Anxiety turned to relief. “That’s it? Oh, you—” She pushed at his chest and he grinned.
“I told you it was shocking.”
“I’m being serious.”
“This was serious. I was grounded for two weeks. And no, I didn’t get any other gifts that year. That was when I figured out Santa wasn’t real, although I did wonder briefly if maybe he’d paid us an early visit and stored mine under the bed.”
“That’s your deep, dark secret?”
“Yes.” He lowered his head and kissed her briefly. “I don’t have deep, dark secrets, Rosie. I’m pretty straightforward.”
“I know, and I love that about you.” Her heart was still knocking against her ribs. She’d braced herself to hear something awful, and she should have known it would be a joke. He
loved to tease her, and most of the time she loved his brand of teasing. “Here’s something about me that you don’t know—I’m allergic to dogs. And cats.”
He raised his eyebrows. “Seriously?”
“Seriously.
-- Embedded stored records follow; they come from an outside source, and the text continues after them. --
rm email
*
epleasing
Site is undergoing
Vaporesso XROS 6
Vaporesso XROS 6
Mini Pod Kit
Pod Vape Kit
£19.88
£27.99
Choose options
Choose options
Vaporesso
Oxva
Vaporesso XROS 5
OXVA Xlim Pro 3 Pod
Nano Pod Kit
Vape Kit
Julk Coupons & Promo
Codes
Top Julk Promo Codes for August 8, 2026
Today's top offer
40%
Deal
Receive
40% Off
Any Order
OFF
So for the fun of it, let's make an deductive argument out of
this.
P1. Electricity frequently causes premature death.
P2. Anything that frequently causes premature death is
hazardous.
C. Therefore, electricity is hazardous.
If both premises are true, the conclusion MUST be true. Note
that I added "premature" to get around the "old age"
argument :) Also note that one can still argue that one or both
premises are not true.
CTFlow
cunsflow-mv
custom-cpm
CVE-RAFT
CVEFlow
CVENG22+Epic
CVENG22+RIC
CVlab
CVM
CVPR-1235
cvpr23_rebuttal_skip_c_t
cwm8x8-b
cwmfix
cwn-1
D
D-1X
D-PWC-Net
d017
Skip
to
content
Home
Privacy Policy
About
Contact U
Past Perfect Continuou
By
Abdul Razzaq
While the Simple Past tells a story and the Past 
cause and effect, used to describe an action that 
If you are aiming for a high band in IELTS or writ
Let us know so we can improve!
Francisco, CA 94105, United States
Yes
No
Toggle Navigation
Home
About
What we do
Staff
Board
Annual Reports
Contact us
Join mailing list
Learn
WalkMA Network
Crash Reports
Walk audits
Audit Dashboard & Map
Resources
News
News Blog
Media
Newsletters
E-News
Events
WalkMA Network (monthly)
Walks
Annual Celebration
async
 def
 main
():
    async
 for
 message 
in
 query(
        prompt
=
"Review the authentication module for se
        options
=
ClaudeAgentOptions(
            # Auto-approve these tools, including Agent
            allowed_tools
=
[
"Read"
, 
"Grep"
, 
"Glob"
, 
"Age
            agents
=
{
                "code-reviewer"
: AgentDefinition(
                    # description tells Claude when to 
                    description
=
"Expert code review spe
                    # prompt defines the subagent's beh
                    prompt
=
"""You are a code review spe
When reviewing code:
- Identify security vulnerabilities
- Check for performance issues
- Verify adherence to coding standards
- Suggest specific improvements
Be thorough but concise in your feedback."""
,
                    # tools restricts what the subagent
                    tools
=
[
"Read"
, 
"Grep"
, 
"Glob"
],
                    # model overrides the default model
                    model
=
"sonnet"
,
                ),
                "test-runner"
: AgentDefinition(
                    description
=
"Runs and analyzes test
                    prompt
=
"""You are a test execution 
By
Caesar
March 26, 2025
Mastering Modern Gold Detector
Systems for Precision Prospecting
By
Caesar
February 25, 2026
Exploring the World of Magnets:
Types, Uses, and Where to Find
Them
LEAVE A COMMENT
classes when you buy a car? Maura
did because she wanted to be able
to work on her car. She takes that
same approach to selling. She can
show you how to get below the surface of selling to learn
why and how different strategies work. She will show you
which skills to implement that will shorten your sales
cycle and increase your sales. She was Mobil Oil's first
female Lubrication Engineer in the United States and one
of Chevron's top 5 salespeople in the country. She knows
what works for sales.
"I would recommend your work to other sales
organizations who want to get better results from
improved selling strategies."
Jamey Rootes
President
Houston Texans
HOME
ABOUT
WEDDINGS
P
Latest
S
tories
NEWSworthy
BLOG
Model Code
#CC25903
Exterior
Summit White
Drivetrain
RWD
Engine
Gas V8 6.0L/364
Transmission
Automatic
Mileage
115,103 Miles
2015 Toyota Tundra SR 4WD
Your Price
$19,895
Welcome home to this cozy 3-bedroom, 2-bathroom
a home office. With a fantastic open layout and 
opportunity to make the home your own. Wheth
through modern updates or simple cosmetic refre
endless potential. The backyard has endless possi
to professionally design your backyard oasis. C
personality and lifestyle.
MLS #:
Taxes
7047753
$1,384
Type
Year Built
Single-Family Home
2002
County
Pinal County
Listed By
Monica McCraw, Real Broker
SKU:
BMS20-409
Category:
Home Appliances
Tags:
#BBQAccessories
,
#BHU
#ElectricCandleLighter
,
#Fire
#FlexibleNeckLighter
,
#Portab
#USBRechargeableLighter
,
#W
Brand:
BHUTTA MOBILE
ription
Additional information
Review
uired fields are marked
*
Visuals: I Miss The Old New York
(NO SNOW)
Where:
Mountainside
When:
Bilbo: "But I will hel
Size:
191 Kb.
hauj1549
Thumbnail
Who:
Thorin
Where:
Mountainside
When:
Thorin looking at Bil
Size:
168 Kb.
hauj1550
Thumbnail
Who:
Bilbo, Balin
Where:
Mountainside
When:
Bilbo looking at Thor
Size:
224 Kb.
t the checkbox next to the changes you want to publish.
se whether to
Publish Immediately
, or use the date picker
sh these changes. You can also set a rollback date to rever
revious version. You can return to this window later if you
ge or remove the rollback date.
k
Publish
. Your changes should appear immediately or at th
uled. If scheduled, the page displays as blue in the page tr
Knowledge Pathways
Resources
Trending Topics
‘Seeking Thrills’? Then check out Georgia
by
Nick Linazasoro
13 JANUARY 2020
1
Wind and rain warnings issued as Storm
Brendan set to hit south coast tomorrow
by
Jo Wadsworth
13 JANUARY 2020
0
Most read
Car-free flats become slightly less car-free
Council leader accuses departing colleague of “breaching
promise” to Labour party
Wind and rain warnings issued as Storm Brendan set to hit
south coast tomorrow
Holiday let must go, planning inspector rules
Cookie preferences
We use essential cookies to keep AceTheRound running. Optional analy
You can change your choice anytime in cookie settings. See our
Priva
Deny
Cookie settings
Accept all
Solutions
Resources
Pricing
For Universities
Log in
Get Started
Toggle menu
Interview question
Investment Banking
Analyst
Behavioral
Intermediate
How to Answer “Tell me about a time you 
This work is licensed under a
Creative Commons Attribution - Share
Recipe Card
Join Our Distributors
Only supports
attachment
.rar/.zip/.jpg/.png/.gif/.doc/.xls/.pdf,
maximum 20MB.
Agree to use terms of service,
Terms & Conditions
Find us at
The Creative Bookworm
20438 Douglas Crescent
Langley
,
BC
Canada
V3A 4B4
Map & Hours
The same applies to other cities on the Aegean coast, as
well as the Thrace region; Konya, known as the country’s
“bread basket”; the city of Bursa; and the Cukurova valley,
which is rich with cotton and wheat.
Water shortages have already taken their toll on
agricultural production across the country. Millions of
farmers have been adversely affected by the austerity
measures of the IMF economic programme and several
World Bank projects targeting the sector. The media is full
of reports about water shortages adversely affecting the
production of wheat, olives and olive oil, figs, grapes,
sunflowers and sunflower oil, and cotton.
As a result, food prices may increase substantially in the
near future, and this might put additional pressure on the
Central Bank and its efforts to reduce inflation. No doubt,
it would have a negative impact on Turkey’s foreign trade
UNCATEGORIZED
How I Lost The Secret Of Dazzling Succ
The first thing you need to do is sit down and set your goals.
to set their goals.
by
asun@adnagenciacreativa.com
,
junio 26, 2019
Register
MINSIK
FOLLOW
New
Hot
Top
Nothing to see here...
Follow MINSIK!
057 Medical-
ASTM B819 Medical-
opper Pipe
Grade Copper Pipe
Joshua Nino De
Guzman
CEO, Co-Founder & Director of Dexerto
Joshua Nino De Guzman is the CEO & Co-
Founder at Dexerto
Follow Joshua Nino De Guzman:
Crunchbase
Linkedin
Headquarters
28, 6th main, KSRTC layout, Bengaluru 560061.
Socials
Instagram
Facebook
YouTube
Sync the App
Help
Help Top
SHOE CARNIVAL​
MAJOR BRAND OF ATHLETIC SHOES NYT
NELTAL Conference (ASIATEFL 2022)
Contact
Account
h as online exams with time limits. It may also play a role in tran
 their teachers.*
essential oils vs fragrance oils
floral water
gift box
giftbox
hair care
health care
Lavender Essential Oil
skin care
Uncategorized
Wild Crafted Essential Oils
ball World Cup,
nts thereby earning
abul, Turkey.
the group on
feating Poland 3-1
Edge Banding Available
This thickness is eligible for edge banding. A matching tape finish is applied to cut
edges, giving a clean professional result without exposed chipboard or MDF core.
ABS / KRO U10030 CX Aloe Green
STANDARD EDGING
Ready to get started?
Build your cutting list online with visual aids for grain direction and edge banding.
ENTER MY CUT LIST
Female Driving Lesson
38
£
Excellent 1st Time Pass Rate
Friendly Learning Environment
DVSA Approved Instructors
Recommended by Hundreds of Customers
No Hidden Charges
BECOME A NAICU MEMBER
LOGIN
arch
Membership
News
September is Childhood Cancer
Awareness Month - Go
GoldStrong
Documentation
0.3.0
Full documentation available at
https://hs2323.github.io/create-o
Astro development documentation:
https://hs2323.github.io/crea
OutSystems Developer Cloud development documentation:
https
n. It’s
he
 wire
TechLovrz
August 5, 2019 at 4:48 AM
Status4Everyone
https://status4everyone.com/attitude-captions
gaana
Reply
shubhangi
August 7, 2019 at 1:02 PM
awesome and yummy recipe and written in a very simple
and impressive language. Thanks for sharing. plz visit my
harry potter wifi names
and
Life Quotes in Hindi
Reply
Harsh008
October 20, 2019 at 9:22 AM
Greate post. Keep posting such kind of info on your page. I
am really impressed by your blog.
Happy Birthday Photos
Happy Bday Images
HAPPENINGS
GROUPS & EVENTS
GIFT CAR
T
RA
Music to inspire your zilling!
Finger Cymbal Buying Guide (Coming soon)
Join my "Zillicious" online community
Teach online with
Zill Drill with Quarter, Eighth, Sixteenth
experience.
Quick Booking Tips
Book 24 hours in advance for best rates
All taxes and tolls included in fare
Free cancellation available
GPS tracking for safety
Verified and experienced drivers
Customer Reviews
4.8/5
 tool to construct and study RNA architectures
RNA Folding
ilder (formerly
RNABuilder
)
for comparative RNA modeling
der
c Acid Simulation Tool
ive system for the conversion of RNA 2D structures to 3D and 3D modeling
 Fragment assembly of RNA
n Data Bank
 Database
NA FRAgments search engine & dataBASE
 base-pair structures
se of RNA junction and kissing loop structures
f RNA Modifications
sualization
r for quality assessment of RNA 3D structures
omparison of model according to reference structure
My worst asthma attack ever happened when I was staying with a friend who owned a dog. Which basically means I can’t ever own a pet.”
“Damn.” He ran his hand over his face. “Then we’re done. We’re over. Better call Mom and cancel the wedding.”
Her heart almost stopped. “Are you—” she swallowed “—are you serious?”
“No, of course I’m not serious. You should know that.” His expression was midway between amused and exasperated. “What’s wrong with you today?”
“I don’t know. I’m worried you’re going to change your mind, I suppose.”
“I love you, Rosie. You. All of you. No, I didn’t know you were allergic to animals but never mind. We’ll work with it. Do I like dogs? Sure. But I like you more. If marrying you means I have to get my furry animal fix outside the home, then that’s what I’ll do.”
He made everything sound so simple.
“That’s—” she swallowed “—good. Because I thought maybe that if you’d always imagined a family home with a pet, then—”
“I can live without a pet, Rosie.”
“Right. You—you don’t see obstacles, do you?”
He frowned. “That wasn’t an obstacle.”
“It might be, to some people, but that’s what I mean—you don’t see them.” And she loved that about him. “I thought there might be things we don’t know about each other, that’s all.”
“I’m sure there are. But not because we’re keeping secrets. Not because there’s something dark we need to hide. It’s finding out those small things that are going to add to the fun.”
He was so sure of everything. So confident.
It made her feel a little better.
He lowered his head and his lips brushed hers, teasing, seductive, a reminder of what they’d shared the night before and the night before that.
She felt a punch of desire and wrapped her arms around his neck. The sounds of the airport faded into the background and her world was filled with nothing but Dan, his mouth, the sudden blast of heat as his arms locked around her. Her head spun.